To believe in humanity, to trust a friend unconditionally, we call great and noble. Want of faith, doubt, suspicion, have something little, ignoble; they originate in fear. A noble and courageous mind then believes and confides. It believes and confides not because it is a good calculator; its faith, its confidence, is power of feeling, not a cold exercise of the understanding. On the contrary, this power is opposed to the understanding inasmuch as it raises itself above it.

When man abides in the creature, he sinks behind and before into nothing.

When feeling and sentiment vanish, words and ceremonies remain and make themselves important.

Where morals are, there reason reigns over sense. And, vice versa, where reason begins to obtain the ascendency over sense, there morals arise.

The first step in the corruption of morals is no longer to regard public opinion; the last step is the absence of public opinion. Every one does, then, what pleases him; to every one it seems right to follow his own lusts. Morals have ceased from the land.

Have not all virtues sprung up before they had either name or precept? The book of life must be written before an index can be affixed to it. Our moral philosophies are such indexes made after the book; and they are generally made by men who understand nothing of the book. Others, who also understand nothing of it, think that the index is the basis of the book, and the art of referring to it the true art of life. But they always refer to it for others, not for themselves.

Life is not a particular form of body, but the body is a particular form of life. The body relates to the soul as the word to the thought.

The essence of reason consists in selfperception. It returns into self. That which it perceives, so far as it is conditioned by sense, it calls nature. That which it perceives, so far as it is not conditioned by sense, it calls the Divine Being.

True enlightenment is that which teaches man that he is a law to himself. True culture is that which accustoms him to obey this law without regard to reward and punishment.

In an age in which the good and the true are considered as two different and often conflicting things, everything must conflict.
........
— WRITTEN TASK 1 —
Reproduce the aphorisms word for word, everything from "To believe in" down to "there morals arise.".
The records have no connection to the aphorisms.

[Data records]
........
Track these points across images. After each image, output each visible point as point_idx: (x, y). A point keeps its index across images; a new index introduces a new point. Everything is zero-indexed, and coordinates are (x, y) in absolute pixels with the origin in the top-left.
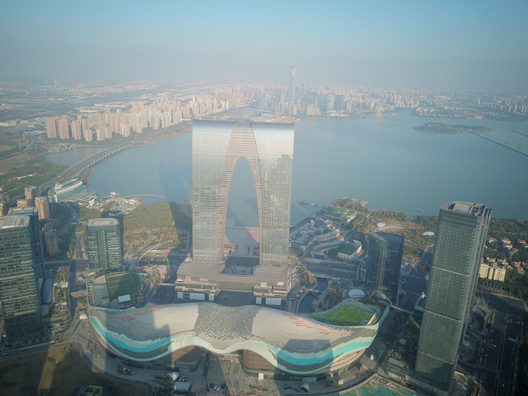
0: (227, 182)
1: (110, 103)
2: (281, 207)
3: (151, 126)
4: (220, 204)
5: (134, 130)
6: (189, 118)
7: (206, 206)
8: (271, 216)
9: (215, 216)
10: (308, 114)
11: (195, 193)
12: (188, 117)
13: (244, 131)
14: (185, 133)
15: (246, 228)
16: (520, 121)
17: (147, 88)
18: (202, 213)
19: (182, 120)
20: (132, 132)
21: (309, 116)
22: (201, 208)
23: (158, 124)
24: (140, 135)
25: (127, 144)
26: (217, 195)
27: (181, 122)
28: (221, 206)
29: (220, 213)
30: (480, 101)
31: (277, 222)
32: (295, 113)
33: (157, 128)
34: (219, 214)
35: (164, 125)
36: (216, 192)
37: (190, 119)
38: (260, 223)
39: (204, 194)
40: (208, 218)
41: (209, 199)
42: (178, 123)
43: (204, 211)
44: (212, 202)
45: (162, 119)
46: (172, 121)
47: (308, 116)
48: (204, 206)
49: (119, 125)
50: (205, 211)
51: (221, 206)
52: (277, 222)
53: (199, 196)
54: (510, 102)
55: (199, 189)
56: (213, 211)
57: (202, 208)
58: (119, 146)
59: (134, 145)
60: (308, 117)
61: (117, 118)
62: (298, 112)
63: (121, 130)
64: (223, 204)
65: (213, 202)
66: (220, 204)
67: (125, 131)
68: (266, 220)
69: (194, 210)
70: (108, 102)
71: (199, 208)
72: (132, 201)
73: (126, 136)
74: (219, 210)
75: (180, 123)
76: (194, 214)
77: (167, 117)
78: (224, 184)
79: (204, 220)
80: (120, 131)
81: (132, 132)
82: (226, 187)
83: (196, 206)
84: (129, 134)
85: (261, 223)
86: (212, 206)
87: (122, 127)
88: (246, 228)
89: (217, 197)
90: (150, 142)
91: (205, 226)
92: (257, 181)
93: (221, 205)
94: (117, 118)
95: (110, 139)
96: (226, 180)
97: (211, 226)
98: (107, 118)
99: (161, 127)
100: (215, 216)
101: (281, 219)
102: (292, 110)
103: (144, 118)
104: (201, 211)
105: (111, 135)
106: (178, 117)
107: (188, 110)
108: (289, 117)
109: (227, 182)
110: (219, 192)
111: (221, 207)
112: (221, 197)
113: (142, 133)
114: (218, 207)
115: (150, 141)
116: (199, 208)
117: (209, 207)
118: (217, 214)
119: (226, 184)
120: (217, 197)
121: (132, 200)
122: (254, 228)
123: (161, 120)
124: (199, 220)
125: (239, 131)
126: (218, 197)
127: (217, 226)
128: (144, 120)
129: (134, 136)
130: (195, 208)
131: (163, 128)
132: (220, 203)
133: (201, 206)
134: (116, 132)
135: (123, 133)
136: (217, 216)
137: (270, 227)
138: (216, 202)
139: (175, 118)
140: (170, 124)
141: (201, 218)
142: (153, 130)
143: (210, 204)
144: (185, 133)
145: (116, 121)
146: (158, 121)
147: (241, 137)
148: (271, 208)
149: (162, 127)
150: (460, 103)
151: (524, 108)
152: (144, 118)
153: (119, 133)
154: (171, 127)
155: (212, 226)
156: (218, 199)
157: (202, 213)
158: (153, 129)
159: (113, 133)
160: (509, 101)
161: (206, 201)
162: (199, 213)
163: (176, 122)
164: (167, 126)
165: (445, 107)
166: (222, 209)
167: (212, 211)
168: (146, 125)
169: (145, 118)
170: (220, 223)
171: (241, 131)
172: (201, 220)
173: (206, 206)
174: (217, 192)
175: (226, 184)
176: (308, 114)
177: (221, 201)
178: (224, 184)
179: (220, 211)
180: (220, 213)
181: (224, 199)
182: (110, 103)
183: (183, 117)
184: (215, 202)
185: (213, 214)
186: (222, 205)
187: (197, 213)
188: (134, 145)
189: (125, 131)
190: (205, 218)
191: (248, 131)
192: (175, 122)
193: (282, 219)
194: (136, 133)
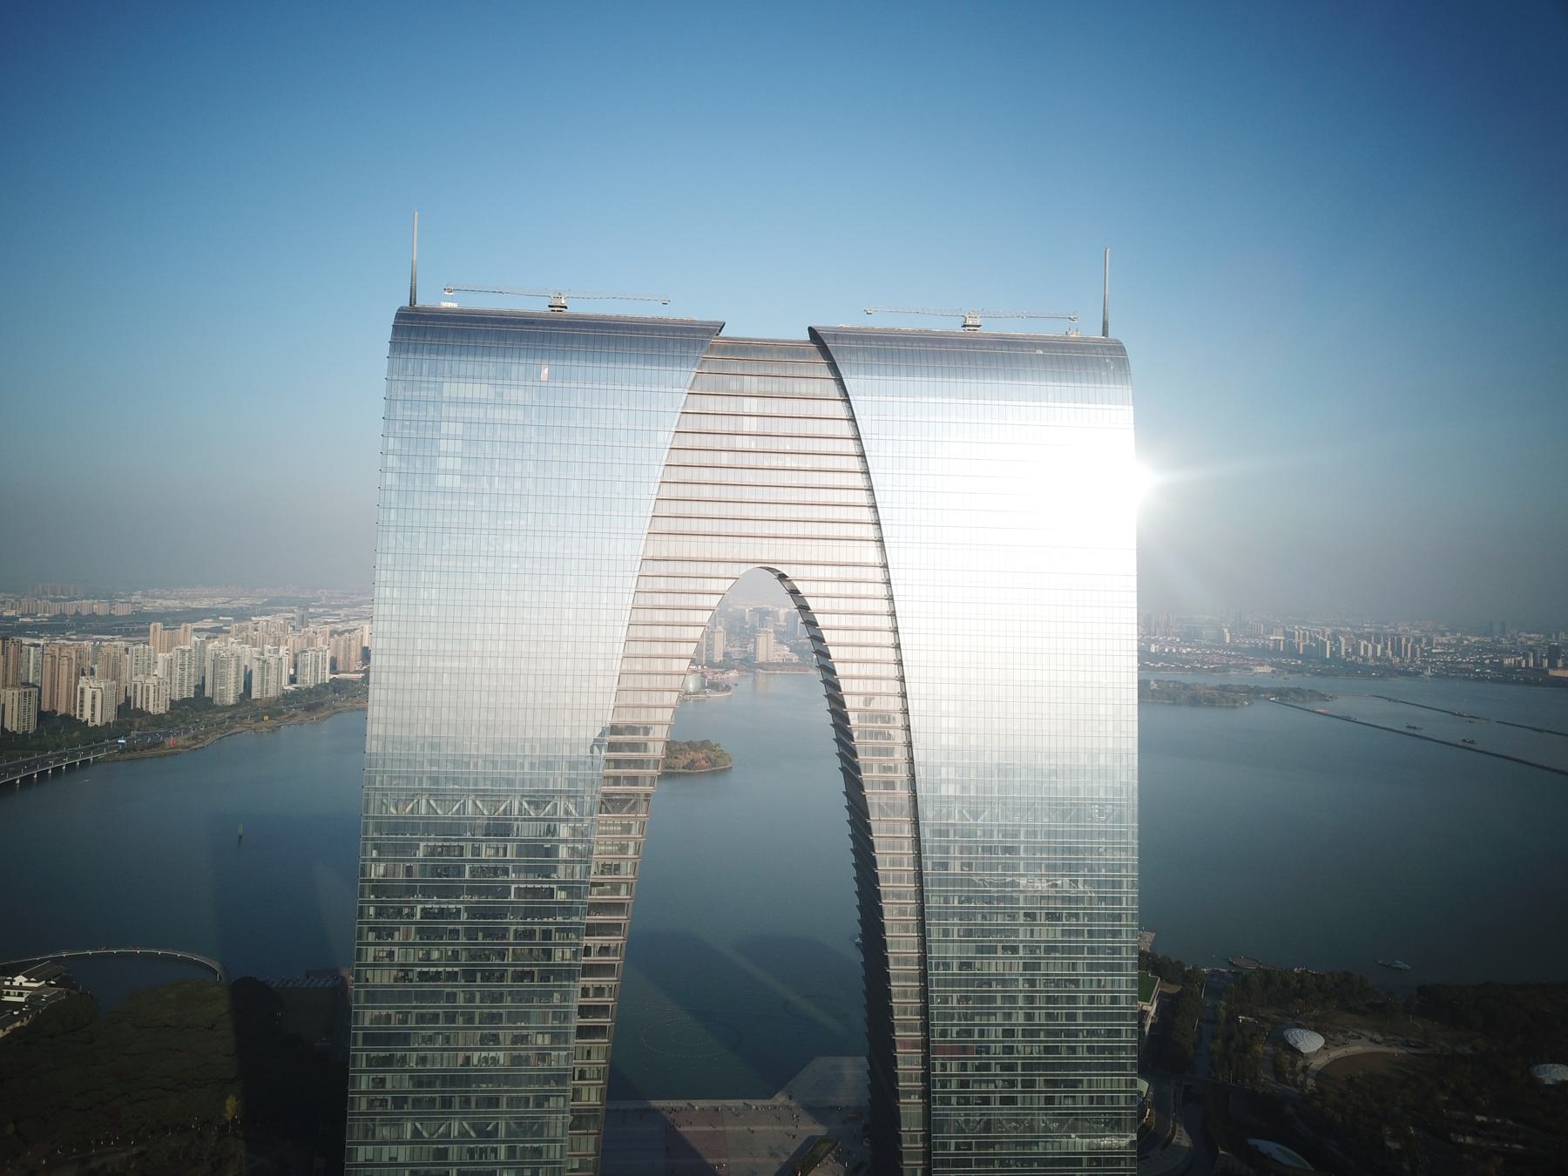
0: (639, 764)
1: (72, 637)
2: (1070, 950)
3: (208, 693)
4: (587, 951)
5: (138, 706)
6: (356, 672)
7: (470, 976)
8: (995, 1034)
9: (543, 1056)
10: (761, 658)
11: (377, 871)
12: (352, 670)
13: (772, 386)
14: (340, 712)
15: (656, 1104)
16: (1381, 677)
17: (220, 606)
18: (430, 1039)
19: (328, 677)
20: (127, 710)
21: (763, 663)
22: (421, 996)
23: (237, 682)
24: (158, 720)
25: (92, 748)
26: (561, 874)
27: (327, 682)
28: (589, 970)
29: (583, 1032)
30: (1228, 635)
31: (1040, 1086)
32: (718, 658)
33: (231, 699)
34: (574, 1042)
35: (262, 690)
36: (551, 852)
37: (361, 675)
38: (909, 1094)
39: (459, 871)
40: (483, 1079)
41: (499, 913)
42: (317, 686)
43: (451, 1018)
44: (517, 935)
45: (255, 667)
46: (293, 680)
47: (761, 666)
48: (452, 976)
49: (77, 683)
50: (460, 1022)
51: (589, 970)
52: (1040, 1086)
53: (411, 891)
54: (1308, 638)
55: (414, 828)
56: (526, 1017)
57: (435, 996)
58: (51, 756)
59: (122, 752)
60: (762, 668)
61: (70, 659)
62: (726, 654)
63: (82, 701)
64: (604, 950)
65: (530, 934)
66: (587, 951)
67: (93, 706)
68: (953, 1068)
69: (367, 1017)
70: (68, 634)
71: (404, 996)
72: (21, 987)
73: (98, 722)
74: (577, 1001)
75: (325, 685)
76: (361, 1055)
77: (272, 661)
78: (616, 780)
79: (447, 1103)
80: (75, 708)
81: (127, 710)
82: (633, 809)
83: (382, 978)
84: (111, 716)
85: (915, 1099)
86: (520, 976)
87: (87, 687)
88: (656, 1104)
89: (561, 896)
90: (194, 742)
91: (454, 1152)
92: (879, 751)
93: (594, 959)
94: (70, 659)
95: (25, 733)
96: (634, 747)
97: (502, 1156)
98: (36, 664)
99: (250, 696)
100: (543, 1056)
101: (1073, 1050)
102: (710, 648)
103: (182, 665)
104: (421, 1018)
105: (33, 721)
106: (317, 662)
107: (355, 654)
108: (700, 667)
109: (639, 764)
110: (584, 857)
111: (590, 982)
112: (595, 897)
113: (167, 713)
114: (570, 975)
115: (195, 737)
116: (404, 996)
117: (493, 987)
118: (558, 1036)
119: (634, 780)
120: (561, 896)
121: (20, 980)
122: (698, 1104)
123: (251, 672)
124: (399, 1102)
125: (734, 384)
126: (571, 888)
127: (554, 1152)
128: (183, 670)
129: (131, 724)
130: (372, 996)
131: (256, 699)
132: (587, 941)
133: (423, 976)
134: (62, 710)
135: (87, 715)
136: (558, 1059)
137: (987, 1127)
138: (556, 938)
139: (305, 666)
140: (286, 688)
141: (419, 1082)
142: (216, 706)
143: (502, 955)
144: (340, 712)
145: (64, 669)
146: (237, 674)
147: (750, 425)
148: (995, 966)
149: (253, 697)
150: (1178, 640)
151: (1366, 647)
152: (182, 665)
153: (73, 715)
154: (287, 698)
155: (511, 1152)
156: (567, 910)
157: (430, 1039)
158: (217, 700)
159: (42, 716)
160: (1305, 634)
161: (471, 933)
162: (405, 1039)
163: (308, 680)
164: (272, 693)
165: (1150, 647)
166: (599, 991)
167: (514, 1017)
168: (188, 691)
169: (190, 664)
170: (580, 1119)
171: (752, 384)
172: (416, 1102)
173: (470, 976)
174: (563, 853)
175: (634, 780)
176: (761, 658)
177: (592, 930)
178: (616, 780)
179: (584, 1011)
180: (583, 1032)
181: (618, 907)
182: (72, 637)
183: (334, 669)
184: (547, 935)
185: (523, 1039)
186: (605, 959)
187: (389, 1039)
188: (122, 752)
189: (93, 706)
190: (451, 1079)
191: (803, 387)
192: (303, 682)
193: (1082, 1053)
194: (141, 713)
........
— WRITTEN TASK 2 —
Convert the records, everything from their first line down to and including the line containing "110: (219, 192)", into a JSON list of strings with one string per line. Skip blank lines and leave the pictures out.

— EXERCISE ANSWER 1 —
To believe in humanity, to trust a friend unconditionally, we call great and noble. Want of faith, doubt, suspicion, have something little, ignoble; they originate in fear. A noble and courageous mind then believes and confides. It believes and confides not because it is a good calculator; its faith, its confidence, is power of feeling, not a cold exercise of the understanding. On the contrary, this power is opposed to the understanding inasmuch as it raises itself above it.

When man abides in the creature, he sinks behind and before into nothing.

When feeling and sentiment vanish, words and ceremonies remain and make themselves important.

Where morals are, there reason reigns over sense. And, vice versa, where reason begins to obtain the ascendency over sense, there morals arise.

— EXERCISE ANSWER 2 —
[
  "Track these points across images. After each image, output each visible point as point_idx: (x, y). A point keeps its index across images; a new index introduces a new point. Everything is zero-indexed, and coordinates are (x, y) in absolute pixels with the origin in the top-left.",
  "0: (227, 182)",
  "1: (110, 103)",
  "2: (281, 207)",
  "3: (151, 126)",
  "4: (220, 204)",
  "5: (134, 130)",
  "6: (189, 118)",
  "7: (206, 206)",
  "8: (271, 216)",
  "9: (215, 216)",
  "10: (308, 114)",
  "11: (195, 193)",
  "12: (188, 117)",
  "13: (244, 131)",
  "14: (185, 133)",
  "15: (246, 228)",
  "16: (520, 121)",
  "17: (147, 88)",
  "18: (202, 213)",
  "19: (182, 120)",
  "20: (132, 132)",
  "21: (309, 116)",
  "22: (201, 208)",
  "23: (158, 124)",
  "24: (140, 135)",
  "25: (127, 144)",
  "26: (217, 195)",
  "27: (181, 122)",
  "28: (221, 206)",
  "29: (220, 213)",
  "30: (480, 101)",
  "31: (277, 222)",
  "32: (295, 113)",
  "33: (157, 128)",
  "34: (219, 214)",
  "35: (164, 125)",
  "36: (216, 192)",
  "37: (190, 119)",
  "38: (260, 223)",
  "39: (204, 194)",
  "40: (208, 218)",
  "41: (209, 199)",
  "42: (178, 123)",
  "43: (204, 211)",
  "44: (212, 202)",
  "45: (162, 119)",
  "46: (172, 121)",
  "47: (308, 116)",
  "48: (204, 206)",
  "49: (119, 125)",
  "50: (205, 211)",
  "51: (221, 206)",
  "52: (277, 222)",
  "53: (199, 196)",
  "54: (510, 102)",
  "55: (199, 189)",
  "56: (213, 211)",
  "57: (202, 208)",
  "58: (119, 146)",
  "59: (134, 145)",
  "60: (308, 117)",
  "61: (117, 118)",
  "62: (298, 112)",
  "63: (121, 130)",
  "64: (223, 204)",
  "65: (213, 202)",
  "66: (220, 204)",
  "67: (125, 131)",
  "68: (266, 220)",
  "69: (194, 210)",
  "70: (108, 102)",
  "71: (199, 208)",
  "72: (132, 201)",
  "73: (126, 136)",
  "74: (219, 210)",
  "75: (180, 123)",
  "76: (194, 214)",
  "77: (167, 117)",
  "78: (224, 184)",
  "79: (204, 220)",
  "80: (120, 131)",
  "81: (132, 132)",
  "82: (226, 187)",
  "83: (196, 206)",
  "84: (129, 134)",
  "85: (261, 223)",
  "86: (212, 206)",
  "87: (122, 127)",
  "88: (246, 228)",
  "89: (217, 197)",
  "90: (150, 142)",
  "91: (205, 226)",
  "92: (257, 181)",
  "93: (221, 205)",
  "94: (117, 118)",
  "95: (110, 139)",
  "96: (226, 180)",
  "97: (211, 226)",
  "98: (107, 118)",
  "99: (161, 127)",
  "100: (215, 216)",
  "101: (281, 219)",
  "102: (292, 110)",
  "103: (144, 118)",
  "104: (201, 211)",
  "105: (111, 135)",
  "106: (178, 117)",
  "107: (188, 110)",
  "108: (289, 117)",
  "109: (227, 182)",
  "110: (219, 192)"
]